TASK ITEM:
For the word "cualquier", search the records and show each line in which it occurs.

▶

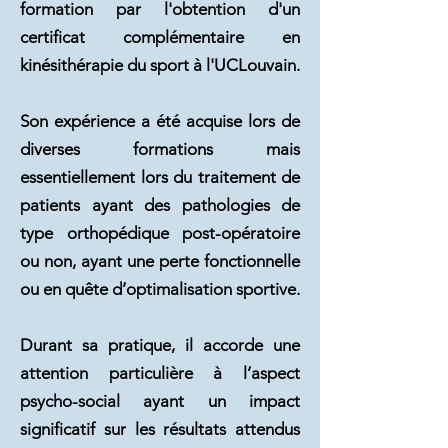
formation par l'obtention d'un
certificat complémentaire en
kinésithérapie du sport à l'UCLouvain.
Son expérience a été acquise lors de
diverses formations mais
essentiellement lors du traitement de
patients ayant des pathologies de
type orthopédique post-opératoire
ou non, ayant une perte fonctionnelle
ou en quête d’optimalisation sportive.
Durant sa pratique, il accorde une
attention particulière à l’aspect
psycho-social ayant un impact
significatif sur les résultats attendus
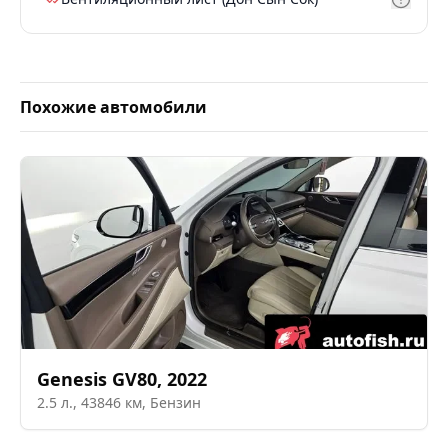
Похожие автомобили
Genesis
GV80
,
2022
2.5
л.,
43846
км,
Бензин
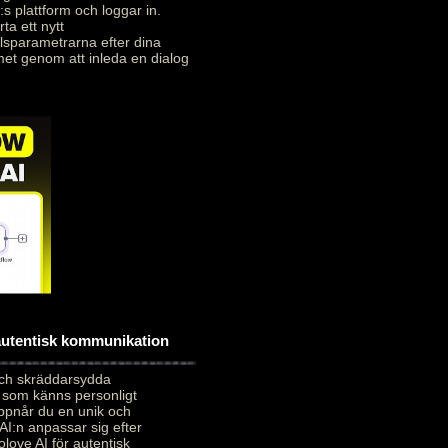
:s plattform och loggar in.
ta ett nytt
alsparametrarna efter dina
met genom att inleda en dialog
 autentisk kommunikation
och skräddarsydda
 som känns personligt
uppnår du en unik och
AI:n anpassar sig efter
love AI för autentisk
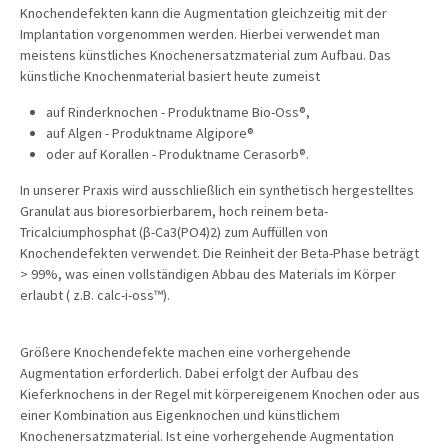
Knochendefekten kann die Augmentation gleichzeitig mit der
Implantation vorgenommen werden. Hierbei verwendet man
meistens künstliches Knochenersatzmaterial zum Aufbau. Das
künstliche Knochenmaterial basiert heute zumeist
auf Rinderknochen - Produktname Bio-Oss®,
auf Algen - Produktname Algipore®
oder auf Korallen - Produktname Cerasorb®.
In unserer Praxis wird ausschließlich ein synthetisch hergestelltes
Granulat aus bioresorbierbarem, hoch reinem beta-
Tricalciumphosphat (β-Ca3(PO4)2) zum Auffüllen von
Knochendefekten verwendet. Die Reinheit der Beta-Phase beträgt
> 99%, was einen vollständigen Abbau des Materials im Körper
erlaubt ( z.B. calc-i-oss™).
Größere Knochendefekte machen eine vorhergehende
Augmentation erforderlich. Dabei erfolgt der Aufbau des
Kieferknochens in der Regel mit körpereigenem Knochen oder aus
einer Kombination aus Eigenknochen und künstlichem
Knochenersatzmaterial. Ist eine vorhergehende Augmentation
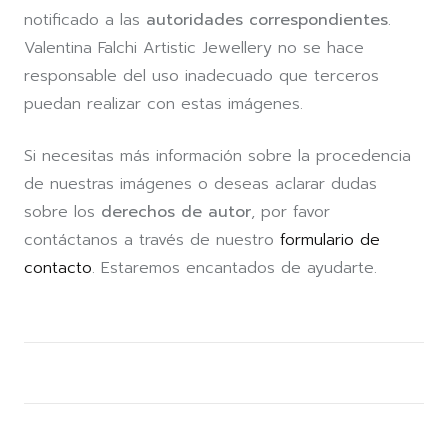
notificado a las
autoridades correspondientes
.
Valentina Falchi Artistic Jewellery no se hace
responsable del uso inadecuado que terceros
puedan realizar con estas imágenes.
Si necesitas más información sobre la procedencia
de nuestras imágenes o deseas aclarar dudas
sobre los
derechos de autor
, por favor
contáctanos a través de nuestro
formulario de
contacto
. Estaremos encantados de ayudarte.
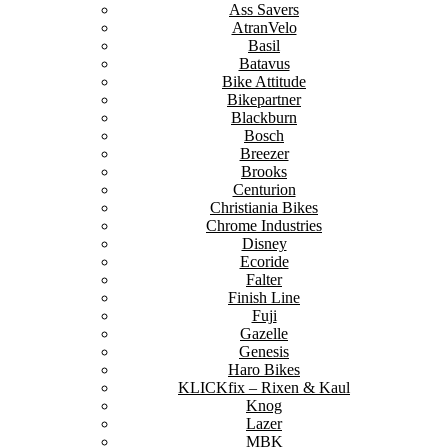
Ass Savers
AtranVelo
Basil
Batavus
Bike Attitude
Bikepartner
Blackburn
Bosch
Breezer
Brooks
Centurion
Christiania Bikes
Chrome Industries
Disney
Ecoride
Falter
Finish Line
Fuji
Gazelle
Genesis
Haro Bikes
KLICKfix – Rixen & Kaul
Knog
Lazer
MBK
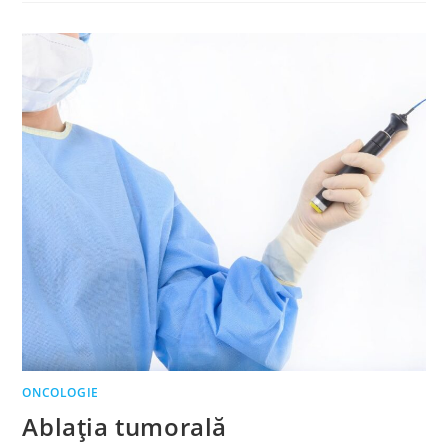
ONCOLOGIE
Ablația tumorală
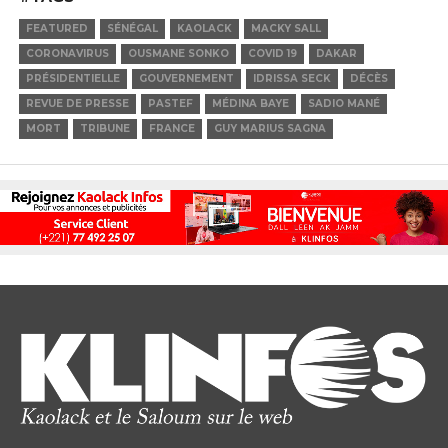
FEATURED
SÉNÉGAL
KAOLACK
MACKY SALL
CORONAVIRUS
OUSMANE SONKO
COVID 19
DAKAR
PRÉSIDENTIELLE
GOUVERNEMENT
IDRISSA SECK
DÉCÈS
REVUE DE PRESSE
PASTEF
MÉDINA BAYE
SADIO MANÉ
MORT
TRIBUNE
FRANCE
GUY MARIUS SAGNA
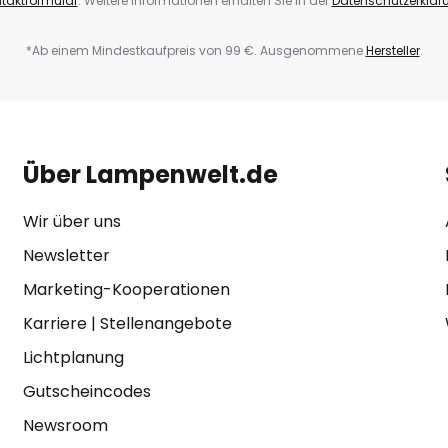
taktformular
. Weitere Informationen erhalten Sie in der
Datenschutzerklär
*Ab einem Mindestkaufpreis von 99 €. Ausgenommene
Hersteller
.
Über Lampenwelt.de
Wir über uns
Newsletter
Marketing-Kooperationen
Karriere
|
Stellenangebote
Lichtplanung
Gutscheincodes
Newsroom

◀
▶

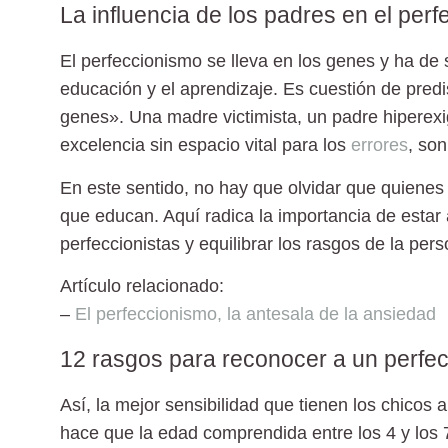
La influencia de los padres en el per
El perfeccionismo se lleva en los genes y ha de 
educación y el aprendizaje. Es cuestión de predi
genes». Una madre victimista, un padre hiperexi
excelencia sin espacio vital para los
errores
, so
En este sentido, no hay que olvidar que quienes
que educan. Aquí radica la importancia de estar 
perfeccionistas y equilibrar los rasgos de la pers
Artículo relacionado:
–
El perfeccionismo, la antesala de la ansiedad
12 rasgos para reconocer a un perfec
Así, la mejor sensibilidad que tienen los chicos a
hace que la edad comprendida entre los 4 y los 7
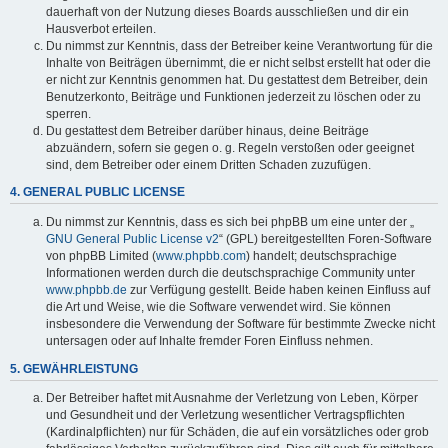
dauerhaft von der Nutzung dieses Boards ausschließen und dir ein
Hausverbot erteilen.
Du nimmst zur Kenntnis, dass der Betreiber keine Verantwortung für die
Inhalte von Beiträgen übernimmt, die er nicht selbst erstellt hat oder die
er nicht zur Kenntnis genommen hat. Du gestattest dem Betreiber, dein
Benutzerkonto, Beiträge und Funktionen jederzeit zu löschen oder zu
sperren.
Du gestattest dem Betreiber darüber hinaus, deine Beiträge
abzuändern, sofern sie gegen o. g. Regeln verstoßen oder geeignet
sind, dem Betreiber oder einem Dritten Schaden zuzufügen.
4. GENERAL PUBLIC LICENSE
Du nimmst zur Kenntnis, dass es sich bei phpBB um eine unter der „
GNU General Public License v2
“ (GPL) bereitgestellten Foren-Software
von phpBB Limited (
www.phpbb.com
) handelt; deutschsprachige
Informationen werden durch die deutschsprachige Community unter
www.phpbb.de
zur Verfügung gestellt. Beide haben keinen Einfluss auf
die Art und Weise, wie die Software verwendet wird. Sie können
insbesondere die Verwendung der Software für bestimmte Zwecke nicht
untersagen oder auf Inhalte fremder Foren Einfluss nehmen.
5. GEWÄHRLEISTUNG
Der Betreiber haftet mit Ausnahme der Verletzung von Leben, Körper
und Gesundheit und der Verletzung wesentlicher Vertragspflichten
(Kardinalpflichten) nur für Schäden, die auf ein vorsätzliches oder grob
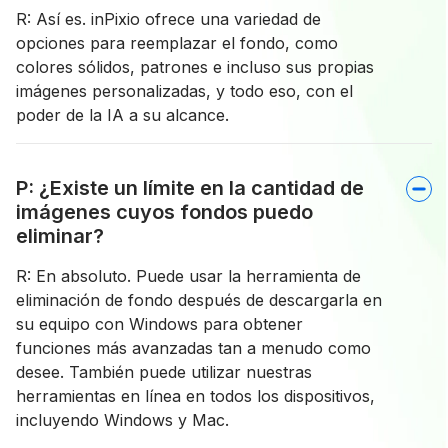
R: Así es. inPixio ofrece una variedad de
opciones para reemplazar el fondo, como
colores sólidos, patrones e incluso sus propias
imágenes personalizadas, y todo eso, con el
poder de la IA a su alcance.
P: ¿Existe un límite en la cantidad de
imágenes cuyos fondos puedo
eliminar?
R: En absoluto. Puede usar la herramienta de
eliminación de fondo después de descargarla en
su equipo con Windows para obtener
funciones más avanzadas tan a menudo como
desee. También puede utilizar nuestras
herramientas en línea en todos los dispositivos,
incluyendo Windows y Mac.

◀
▶

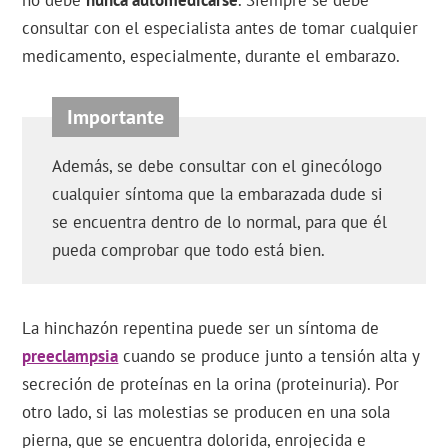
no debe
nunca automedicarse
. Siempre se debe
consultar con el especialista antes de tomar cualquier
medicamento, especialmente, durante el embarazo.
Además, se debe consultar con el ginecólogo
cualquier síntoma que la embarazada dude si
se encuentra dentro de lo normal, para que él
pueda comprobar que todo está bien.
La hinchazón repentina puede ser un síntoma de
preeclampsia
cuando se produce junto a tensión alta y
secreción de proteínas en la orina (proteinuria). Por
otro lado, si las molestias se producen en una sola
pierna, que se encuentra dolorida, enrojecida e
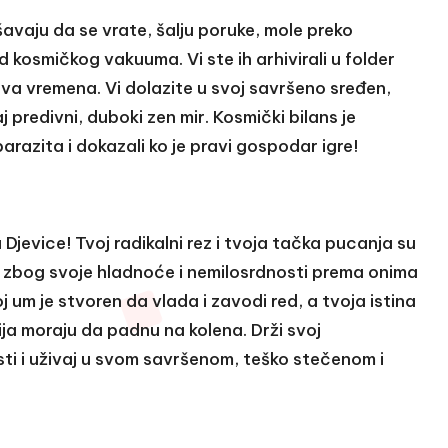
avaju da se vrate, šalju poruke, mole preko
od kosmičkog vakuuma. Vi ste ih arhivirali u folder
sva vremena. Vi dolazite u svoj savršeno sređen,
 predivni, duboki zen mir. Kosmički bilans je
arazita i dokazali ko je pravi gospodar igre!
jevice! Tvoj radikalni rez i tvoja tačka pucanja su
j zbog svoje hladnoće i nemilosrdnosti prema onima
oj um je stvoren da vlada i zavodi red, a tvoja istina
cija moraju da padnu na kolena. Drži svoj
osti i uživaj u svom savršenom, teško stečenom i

◀

TASK RESULT:
consultar con el especialista antes de tomar cualquier
cualquier síntoma que la embarazada dude si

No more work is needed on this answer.